Stored data:
——
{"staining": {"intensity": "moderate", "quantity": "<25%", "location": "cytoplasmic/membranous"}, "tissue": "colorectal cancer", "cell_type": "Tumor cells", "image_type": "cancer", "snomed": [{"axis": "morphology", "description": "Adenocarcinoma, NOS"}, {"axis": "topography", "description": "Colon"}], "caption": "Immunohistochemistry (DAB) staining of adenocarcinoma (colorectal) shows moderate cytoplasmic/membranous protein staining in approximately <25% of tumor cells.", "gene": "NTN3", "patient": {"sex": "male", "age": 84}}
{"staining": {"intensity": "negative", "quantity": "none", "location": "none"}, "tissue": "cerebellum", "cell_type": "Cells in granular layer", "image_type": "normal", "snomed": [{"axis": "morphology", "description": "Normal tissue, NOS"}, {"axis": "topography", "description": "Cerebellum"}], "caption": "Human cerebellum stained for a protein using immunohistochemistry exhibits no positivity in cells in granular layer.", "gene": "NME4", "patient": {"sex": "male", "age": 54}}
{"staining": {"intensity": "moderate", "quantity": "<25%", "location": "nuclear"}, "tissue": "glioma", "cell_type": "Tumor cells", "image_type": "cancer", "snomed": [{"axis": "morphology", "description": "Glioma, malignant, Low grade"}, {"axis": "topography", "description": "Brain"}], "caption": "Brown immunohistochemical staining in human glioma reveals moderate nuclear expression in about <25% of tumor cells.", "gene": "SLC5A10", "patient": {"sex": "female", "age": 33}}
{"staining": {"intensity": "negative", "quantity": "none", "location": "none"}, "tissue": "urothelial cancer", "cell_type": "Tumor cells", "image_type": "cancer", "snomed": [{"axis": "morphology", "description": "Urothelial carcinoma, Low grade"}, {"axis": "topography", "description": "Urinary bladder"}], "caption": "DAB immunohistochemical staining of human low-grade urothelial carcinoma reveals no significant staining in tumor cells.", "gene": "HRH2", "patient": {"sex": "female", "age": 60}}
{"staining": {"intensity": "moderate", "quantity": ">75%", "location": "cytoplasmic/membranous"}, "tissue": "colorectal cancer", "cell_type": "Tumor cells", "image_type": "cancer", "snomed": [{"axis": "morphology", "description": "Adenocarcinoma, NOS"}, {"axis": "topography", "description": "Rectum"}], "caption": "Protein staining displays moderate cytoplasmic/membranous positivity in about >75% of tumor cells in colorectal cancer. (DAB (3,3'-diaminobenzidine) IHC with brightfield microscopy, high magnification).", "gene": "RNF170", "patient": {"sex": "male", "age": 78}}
——
TASK GOAL | What should appear is an exact copy of the lines from the one with "immunohistochemical staining of" through the end of the entries above, ends included, and no other text.

RESPONSE TO THIS TASK |
{"staining": {"intensity": "negative", "quantity": "none", "location": "none"}, "tissue": "urothelial cancer", "cell_type": "Tumor cells", "image_type": "cancer", "snomed": [{"axis": "morphology", "description": "Urothelial carcinoma, Low grade"}, {"axis": "topography", "description": "Urinary bladder"}], "caption": "DAB immunohistochemical staining of human low-grade urothelial carcinoma reveals no significant staining in tumor cells.", "gene": "HRH2", "patient": {"sex": "female", "age": 60}}
{"staining": {"intensity": "moderate", "quantity": ">75%", "location": "cytoplasmic/membranous"}, "tissue": "colorectal cancer", "cell_type": "Tumor cells", "image_type": "cancer", "snomed": [{"axis": "morphology", "description": "Adenocarcinoma, NOS"}, {"axis": "topography", "description": "Rectum"}], "caption": "Protein staining displays moderate cytoplasmic/membranous positivity in about >75% of tumor cells in colorectal cancer. (DAB (3,3'-diaminobenzidine) IHC with brightfield microscopy, high magnification).", "gene": "RNF170", "patient": {"sex": "male", "age": 78}}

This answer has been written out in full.